JOB ITEM. Reproduce every one of the entries below word for word, keeping each line and its breaks as they appear.

▼

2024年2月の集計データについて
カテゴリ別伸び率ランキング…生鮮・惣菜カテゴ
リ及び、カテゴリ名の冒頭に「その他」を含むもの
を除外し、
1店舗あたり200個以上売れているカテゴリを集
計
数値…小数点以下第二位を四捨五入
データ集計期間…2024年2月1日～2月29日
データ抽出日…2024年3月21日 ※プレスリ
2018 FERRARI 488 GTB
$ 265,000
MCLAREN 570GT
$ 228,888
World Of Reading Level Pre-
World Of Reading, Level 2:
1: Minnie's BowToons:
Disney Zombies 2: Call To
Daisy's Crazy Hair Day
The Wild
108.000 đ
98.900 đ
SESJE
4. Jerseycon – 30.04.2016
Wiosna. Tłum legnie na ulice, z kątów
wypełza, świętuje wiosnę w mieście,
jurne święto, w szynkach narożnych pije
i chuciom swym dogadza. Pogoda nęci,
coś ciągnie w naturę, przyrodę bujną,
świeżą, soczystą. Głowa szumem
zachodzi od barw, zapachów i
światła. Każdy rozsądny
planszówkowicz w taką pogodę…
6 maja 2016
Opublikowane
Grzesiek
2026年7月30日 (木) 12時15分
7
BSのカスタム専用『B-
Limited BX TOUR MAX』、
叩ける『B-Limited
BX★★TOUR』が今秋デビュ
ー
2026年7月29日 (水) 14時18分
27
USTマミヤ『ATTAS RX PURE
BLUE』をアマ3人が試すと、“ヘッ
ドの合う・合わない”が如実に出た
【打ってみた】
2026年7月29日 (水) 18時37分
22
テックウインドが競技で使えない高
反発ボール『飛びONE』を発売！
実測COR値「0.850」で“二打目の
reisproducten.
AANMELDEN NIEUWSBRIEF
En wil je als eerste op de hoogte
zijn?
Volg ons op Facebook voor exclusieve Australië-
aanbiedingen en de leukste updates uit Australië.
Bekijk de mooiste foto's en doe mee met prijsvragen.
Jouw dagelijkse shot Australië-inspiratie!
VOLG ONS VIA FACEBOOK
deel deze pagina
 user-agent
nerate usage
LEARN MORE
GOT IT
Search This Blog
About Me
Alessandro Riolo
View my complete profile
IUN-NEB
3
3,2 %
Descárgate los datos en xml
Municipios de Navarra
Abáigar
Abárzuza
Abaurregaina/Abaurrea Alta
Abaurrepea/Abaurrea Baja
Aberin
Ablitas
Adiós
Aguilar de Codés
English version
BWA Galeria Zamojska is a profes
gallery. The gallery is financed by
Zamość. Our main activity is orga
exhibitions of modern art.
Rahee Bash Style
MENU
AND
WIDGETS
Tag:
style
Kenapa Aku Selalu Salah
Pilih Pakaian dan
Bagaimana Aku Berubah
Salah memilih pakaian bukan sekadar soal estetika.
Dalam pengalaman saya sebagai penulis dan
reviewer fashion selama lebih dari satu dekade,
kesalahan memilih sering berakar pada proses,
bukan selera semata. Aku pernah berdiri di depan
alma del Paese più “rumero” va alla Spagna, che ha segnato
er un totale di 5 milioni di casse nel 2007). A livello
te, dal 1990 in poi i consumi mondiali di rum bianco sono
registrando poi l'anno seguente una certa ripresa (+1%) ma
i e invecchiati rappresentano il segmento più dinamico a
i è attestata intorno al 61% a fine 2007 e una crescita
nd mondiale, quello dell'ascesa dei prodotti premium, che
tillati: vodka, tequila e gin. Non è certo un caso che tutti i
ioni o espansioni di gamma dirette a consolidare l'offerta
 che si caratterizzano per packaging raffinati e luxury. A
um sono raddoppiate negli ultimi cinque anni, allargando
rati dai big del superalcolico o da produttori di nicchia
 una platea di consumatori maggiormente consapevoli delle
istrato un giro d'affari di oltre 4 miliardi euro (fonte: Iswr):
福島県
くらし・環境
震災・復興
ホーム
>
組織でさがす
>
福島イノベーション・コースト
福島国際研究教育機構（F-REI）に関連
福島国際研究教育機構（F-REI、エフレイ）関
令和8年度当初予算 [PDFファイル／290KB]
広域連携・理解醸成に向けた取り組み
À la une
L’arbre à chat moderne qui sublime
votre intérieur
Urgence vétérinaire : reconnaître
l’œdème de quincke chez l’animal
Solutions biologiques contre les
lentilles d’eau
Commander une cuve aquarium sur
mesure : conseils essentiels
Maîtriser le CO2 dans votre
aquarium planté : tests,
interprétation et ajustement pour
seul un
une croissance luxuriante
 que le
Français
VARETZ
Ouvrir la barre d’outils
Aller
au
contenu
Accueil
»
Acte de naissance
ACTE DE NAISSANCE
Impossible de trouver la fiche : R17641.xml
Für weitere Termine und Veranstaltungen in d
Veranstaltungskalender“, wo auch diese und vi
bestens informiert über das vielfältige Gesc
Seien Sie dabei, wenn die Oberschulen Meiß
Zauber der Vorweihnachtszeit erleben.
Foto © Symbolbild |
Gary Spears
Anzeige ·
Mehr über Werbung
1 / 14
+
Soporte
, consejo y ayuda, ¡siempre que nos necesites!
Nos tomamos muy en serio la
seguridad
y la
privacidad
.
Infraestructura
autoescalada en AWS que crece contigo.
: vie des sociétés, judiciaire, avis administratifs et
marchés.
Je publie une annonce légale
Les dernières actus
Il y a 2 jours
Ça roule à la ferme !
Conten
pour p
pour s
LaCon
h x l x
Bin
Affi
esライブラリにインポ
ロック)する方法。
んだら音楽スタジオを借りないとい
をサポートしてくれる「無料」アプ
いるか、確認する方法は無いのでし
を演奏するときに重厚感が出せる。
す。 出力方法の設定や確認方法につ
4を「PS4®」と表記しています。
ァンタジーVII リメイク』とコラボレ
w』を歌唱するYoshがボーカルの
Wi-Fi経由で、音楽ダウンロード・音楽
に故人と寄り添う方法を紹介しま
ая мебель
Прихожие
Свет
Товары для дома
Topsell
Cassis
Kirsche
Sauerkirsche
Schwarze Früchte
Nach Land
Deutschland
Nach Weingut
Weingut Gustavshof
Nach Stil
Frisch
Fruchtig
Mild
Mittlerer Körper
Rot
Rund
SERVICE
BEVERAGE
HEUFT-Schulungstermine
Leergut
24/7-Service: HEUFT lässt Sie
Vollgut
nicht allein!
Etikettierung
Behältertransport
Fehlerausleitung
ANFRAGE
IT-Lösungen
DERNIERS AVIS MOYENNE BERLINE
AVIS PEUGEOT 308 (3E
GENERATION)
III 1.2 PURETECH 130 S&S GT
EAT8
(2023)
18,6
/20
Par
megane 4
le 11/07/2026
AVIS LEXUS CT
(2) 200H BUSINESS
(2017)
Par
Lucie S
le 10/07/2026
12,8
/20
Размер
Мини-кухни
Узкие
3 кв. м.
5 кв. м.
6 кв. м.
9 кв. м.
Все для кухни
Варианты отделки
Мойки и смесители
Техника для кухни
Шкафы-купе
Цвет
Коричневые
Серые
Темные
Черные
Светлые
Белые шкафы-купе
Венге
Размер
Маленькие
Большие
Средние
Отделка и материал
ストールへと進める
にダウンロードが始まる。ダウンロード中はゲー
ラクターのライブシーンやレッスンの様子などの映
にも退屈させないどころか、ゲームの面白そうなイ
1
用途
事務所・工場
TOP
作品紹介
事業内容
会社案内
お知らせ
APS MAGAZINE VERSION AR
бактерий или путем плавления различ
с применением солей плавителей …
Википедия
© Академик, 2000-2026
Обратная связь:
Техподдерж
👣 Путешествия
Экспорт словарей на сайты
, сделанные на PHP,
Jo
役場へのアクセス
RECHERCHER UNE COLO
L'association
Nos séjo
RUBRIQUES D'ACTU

▲

THE ANSWER.
2024年2月の集計データについて
カテゴリ別伸び率ランキング…生鮮・惣菜カテゴ
リ及び、カテゴリ名の冒頭に「その他」を含むもの
を除外し、
1店舗あたり200個以上売れているカテゴリを集
計
数値…小数点以下第二位を四捨五入
データ集計期間…2024年2月1日～2月29日
データ抽出日…2024年3月21日 ※プレスリ
2018 FERRARI 488 GTB
$ 265,000
MCLAREN 570GT
$ 228,888
World Of Reading Level Pre-
World Of Reading, Level 2:
1: Minnie's BowToons:
Disney Zombies 2: Call To
Daisy's Crazy Hair Day
The Wild
108.000 đ
98.900 đ
SESJE
4. Jerseycon – 30.04.2016
Wiosna. Tłum legnie na ulice, z kątów
wypełza, świętuje wiosnę w mieście,
jurne święto, w szynkach narożnych pije
i chuciom swym dogadza. Pogoda nęci,
coś ciągnie w naturę, przyrodę bujną,
świeżą, soczystą. Głowa szumem
zachodzi od barw, zapachów i
światła. Każdy rozsądny
planszówkowicz w taką pogodę…
6 maja 2016
Opublikowane
Grzesiek
2026年7月30日 (木) 12時15分
7
BSのカスタム専用『B-
Limited BX TOUR MAX』、
叩ける『B-Limited
BX★★TOUR』が今秋デビュ
ー
2026年7月29日 (水) 14時18分
27
USTマミヤ『ATTAS RX PURE
BLUE』をアマ3人が試すと、“ヘッ
ドの合う・合わない”が如実に出た
【打ってみた】
2026年7月29日 (水) 18時37分
22
テックウインドが競技で使えない高
反発ボール『飛びONE』を発売！
実測COR値「0.850」で“二打目の
reisproducten.
AANMELDEN NIEUWSBRIEF
En wil je als eerste op de hoogte
zijn?
Volg ons op Facebook voor exclusieve Australië-
aanbiedingen en de leukste updates uit Australië.
Bekijk de mooiste foto's en doe mee met prijsvragen.
Jouw dagelijkse shot Australië-inspiratie!
VOLG ONS VIA FACEBOOK
deel deze pagina
 user-agent
nerate usage
LEARN MORE
GOT IT
Search This Blog
About Me
Alessandro Riolo
View my complete profile
IUN-NEB
3
3,2 %
Descárgate los datos en xml
Municipios de Navarra
Abáigar
Abárzuza
Abaurregaina/Abaurrea Alta
Abaurrepea/Abaurrea Baja
Aberin
Ablitas
Adiós
Aguilar de Codés
English version
BWA Galeria Zamojska is a profes
gallery. The gallery is financed by
Zamość. Our main activity is orga
exhibitions of modern art.
Rahee Bash Style
MENU
AND
WIDGETS
Tag:
style
Kenapa Aku Selalu Salah
Pilih Pakaian dan
Bagaimana Aku Berubah
Salah memilih pakaian bukan sekadar soal estetika.
Dalam pengalaman saya sebagai penulis dan
reviewer fashion selama lebih dari satu dekade,
kesalahan memilih sering berakar pada proses,
bukan selera semata. Aku pernah berdiri di depan
alma del Paese più “rumero” va alla Spagna, che ha segnato
er un totale di 5 milioni di casse nel 2007). A livello
te, dal 1990 in poi i consumi mondiali di rum bianco sono
registrando poi l'anno seguente una certa ripresa (+1%) ma
i e invecchiati rappresentano il segmento più dinamico a
i è attestata intorno al 61% a fine 2007 e una crescita
nd mondiale, quello dell'ascesa dei prodotti premium, che
tillati: vodka, tequila e gin. Non è certo un caso che tutti i
ioni o espansioni di gamma dirette a consolidare l'offerta
 che si caratterizzano per packaging raffinati e luxury. A
um sono raddoppiate negli ultimi cinque anni, allargando
rati dai big del superalcolico o da produttori di nicchia
 una platea di consumatori maggiormente consapevoli delle
istrato un giro d'affari di oltre 4 miliardi euro (fonte: Iswr):
福島県
くらし・環境
震災・復興
ホーム
>
組織でさがす
>
福島イノベーション・コースト
福島国際研究教育機構（F-REI）に関連
福島国際研究教育機構（F-REI、エフレイ）関
令和8年度当初予算 [PDFファイル／290KB]
広域連携・理解醸成に向けた取り組み
À la une
L’arbre à chat moderne qui sublime
votre intérieur
Urgence vétérinaire : reconnaître
l’œdème de quincke chez l’animal
Solutions biologiques contre les
lentilles d’eau
Commander une cuve aquarium sur
mesure : conseils essentiels
Maîtriser le CO2 dans votre
aquarium planté : tests,
interprétation et ajustement pour
seul un
une croissance luxuriante
 que le
Français
VARETZ
Ouvrir la barre d’outils
Aller
au
contenu
Accueil
»
Acte de naissance
ACTE DE NAISSANCE
Impossible de trouver la fiche : R17641.xml
Für weitere Termine und Veranstaltungen in d
Veranstaltungskalender“, wo auch diese und vi
bestens informiert über das vielfältige Gesc
Seien Sie dabei, wenn die Oberschulen Meiß
Zauber der Vorweihnachtszeit erleben.
Foto © Symbolbild |
Gary Spears
Anzeige ·
Mehr über Werbung
1 / 14
+
Soporte
, consejo y ayuda, ¡siempre que nos necesites!
Nos tomamos muy en serio la
seguridad
y la
privacidad
.
Infraestructura
autoescalada en AWS que crece contigo.
: vie des sociétés, judiciaire, avis administratifs et
marchés.
Je publie une annonce légale
Les dernières actus
Il y a 2 jours
Ça roule à la ferme !
Conten
pour p
pour s
LaCon
h x l x
Bin
Affi
esライブラリにインポ
ロック)する方法。
んだら音楽スタジオを借りないとい
をサポートしてくれる「無料」アプ
いるか、確認する方法は無いのでし
を演奏するときに重厚感が出せる。
す。 出力方法の設定や確認方法につ
4を「PS4®」と表記しています。
ァンタジーVII リメイク』とコラボレ
w』を歌唱するYoshがボーカルの
Wi-Fi経由で、音楽ダウンロード・音楽
に故人と寄り添う方法を紹介しま
ая мебель
Прихожие
Свет
Товары для дома
Topsell
Cassis
Kirsche
Sauerkirsche
Schwarze Früchte
Nach Land
Deutschland
Nach Weingut
Weingut Gustavshof
Nach Stil
Frisch
Fruchtig
Mild
Mittlerer Körper
Rot
Rund
SERVICE
BEVERAGE
HEUFT-Schulungstermine
Leergut
24/7-Service: HEUFT lässt Sie
Vollgut
nicht allein!
Etikettierung
Behältertransport
Fehlerausleitung
ANFRAGE
IT-Lösungen
DERNIERS AVIS MOYENNE BERLINE
AVIS PEUGEOT 308 (3E
GENERATION)
III 1.2 PURETECH 130 S&S GT
EAT8
(2023)
18,6
/20
Par
megane 4
le 11/07/2026
AVIS LEXUS CT
(2) 200H BUSINESS
(2017)
Par
Lucie S
le 10/07/2026
12,8
/20
Размер
Мини-кухни
Узкие
3 кв. м.
5 кв. м.
6 кв. м.
9 кв. м.
Все для кухни
Варианты отделки
Мойки и смесители
Техника для кухни
Шкафы-купе
Цвет
Коричневые
Серые
Темные
Черные
Светлые
Белые шкафы-купе
Венге
Размер
Маленькие
Большие
Средние
Отделка и материал
ストールへと進める
にダウンロードが始まる。ダウンロード中はゲー
ラクターのライブシーンやレッスンの様子などの映
にも退屈させないどころか、ゲームの面白そうなイ
1
用途
事務所・工場
TOP
作品紹介
事業内容
会社案内
お知らせ
APS MAGAZINE VERSION AR
бактерий или путем плавления различ
с применением солей плавителей …
Википедия
© Академик, 2000-2026
Обратная связь:
Техподдерж
👣 Путешествия
Экспорт словарей на сайты
, сделанные на PHP,
Jo
役場へのアクセス
RECHERCHER UNE COLO
L'association
Nos séjo
RUBRIQUES D'ACTU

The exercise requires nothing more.